**Your goal**
Where the word "Ferlazzo" occurs in a line of the data, return the whole line.

Provided information START

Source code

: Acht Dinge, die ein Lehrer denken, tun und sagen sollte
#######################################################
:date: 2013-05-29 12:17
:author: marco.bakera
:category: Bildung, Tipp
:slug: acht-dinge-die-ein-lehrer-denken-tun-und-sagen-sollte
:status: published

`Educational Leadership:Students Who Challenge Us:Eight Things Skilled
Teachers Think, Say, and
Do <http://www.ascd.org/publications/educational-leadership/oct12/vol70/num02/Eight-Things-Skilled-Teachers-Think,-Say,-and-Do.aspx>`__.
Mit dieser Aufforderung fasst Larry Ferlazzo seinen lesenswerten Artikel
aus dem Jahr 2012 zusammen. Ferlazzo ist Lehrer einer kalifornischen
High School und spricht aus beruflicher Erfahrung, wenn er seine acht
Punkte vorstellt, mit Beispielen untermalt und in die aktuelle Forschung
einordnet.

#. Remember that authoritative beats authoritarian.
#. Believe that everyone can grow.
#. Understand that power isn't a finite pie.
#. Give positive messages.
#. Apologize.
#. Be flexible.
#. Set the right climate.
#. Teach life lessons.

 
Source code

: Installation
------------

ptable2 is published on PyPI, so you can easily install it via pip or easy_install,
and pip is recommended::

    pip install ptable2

Provided information END

**Result for this exercise**
Mit dieser Aufforderung fasst Larry Ferlazzo seinen lesenswerten Artikel
aus dem Jahr 2012 zusammen. Ferlazzo ist Lehrer einer kalifornischen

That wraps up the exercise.